◆ **DOCUMENT SECTION**
Start of Block
The success of surgical trainees in this study who performed research during their residency in obtaining funding following residency can be viewed in either a positive or negative light. Most trainees who applied for independent funding following graduation obtained it, with the majority receiving support from more than one source. In addition, the majority who applied for NIH funding received it. Specifically, 27 of 33 (82%) graduates who performed 2 to 3 years of research during residency obtained funding if they applied. In addition, 13 of 18 (72%) of graduates who performed research during residency obtained NIH funding if they applied and 5 of 9 (56%) obtained an R01. However, the majority of trainees never applied for funding of any type and only 5 graduates over a 15-year timeframe received an investigator initiated R01 from the NIH. Thus, looking at the data another way, only 27 of 65 graduates (41%) who performed 2 to 3 years of research during residency ever obtained independent funding, a substantially less impressive statistic. Similarly, only 13 of 65 graduates (20%) who performed research obtained NIH funding after residency, while only 5 of 65 (8%) received an R01. It is also important to note that the doubling of the NIH budget from 1998 to 2003 did not impact the number of graduates obtaining NIH funding. These results can therefore be looked at in a “glass is half full, glass is half empty” manner. On the one hand, those who choose to apply for funding of any type after residency are likely to be successful and the smaller percentage of those who apply for NIH funding are likely to be successful. On the other hand, this is a very select population (a subset of graduates of a residency program that already was self-selected by its academic nature), and the majority of graduates never apply for funding of any type with only a handful obtaining R01 funding.
This study suggests that predictive factors regarding the likelihood of successfully receiving grant support following residency can be identified prior to the conclusion of postgraduate training. Some of the predictors of ultimate external funding could possibly have been predicted in advance, ie, total number of papers and first author papers published during residency. Absolute numbers can be misleading since a single publication in a high-impact journal may be more meaningful than a number of manuscripts in lower-impact journals; however, on average, it is likely that researchers who are more productive are more likely to have success in obtaining grant support. Less predictable was the fact that the survey identified both applying for and receiving grant support during residency as an independent predictor of receiving external funding following residency. Applying for independent funding is not a requirement for performing resident research at Washington University, and we have no evidence that this is mandatory at other departments of surgery. It is impossible to know based upon the data presented whether the association between resident funding and faculty funding is causative or not. Most residents who apply for funding do so in their second clinical year of residency (8 months prior to entering the laboratory), and it is plausible that applicants who write a grant prior to entering the laboratory have an intellectual head start over their peers, which translates into greater productivity during the research years. It is also possible that this early exposure to grantsmanship is beneficial long-term in the ability to write and receive grants. However, it is equally plausible that those who write and/or receive grants during residency are more committed to research and are therefore more likely to be successful long-term. Interestingly, respondents (both academic and private practice) were only mildly enthusiastic about requiring all residents to apply for outside funding to support their laboratory time.
End of Block
◆ **TRY IT**
In the passage on surgical trainees' research funding, how would you render the sentence "In addition, the majority who applied for NIH funding received it." in Spanish? The material has no connection to the passage on surgical trainees' research funding.

◆ **DATASET EXCERPTS**
Start of Block
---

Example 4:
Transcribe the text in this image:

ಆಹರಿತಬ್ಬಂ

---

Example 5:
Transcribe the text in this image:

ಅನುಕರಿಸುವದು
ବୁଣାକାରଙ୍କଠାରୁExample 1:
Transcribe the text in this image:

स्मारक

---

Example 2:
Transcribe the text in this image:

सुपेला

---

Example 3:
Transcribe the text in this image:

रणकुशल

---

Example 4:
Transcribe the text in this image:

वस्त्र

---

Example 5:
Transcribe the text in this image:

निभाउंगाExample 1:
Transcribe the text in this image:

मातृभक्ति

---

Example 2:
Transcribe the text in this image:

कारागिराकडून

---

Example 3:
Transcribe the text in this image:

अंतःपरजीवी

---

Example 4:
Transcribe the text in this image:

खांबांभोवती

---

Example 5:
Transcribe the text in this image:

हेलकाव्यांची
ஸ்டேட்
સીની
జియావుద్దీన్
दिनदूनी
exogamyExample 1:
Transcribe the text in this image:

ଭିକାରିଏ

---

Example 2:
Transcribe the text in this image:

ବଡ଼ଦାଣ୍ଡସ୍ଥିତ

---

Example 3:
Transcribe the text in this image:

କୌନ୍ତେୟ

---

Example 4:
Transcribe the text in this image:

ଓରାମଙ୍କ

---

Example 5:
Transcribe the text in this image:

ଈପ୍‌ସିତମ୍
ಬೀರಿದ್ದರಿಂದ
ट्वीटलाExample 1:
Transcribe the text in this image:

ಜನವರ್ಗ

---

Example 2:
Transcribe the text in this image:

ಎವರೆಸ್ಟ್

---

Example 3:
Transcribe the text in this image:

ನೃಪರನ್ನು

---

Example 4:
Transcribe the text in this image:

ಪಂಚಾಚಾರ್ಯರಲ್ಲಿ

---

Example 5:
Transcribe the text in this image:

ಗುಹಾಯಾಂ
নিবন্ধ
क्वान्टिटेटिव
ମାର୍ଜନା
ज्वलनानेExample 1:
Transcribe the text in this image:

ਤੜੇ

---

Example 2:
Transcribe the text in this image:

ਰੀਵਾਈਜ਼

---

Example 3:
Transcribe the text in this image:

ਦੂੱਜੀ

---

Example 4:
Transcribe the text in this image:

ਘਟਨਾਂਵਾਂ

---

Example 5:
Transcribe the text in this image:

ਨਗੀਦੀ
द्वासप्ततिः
End of Block
◆ **EXERCISE ANSWER**
Además, la mayoría de quienes solicitaron financiamiento de los NIH lo recibieron.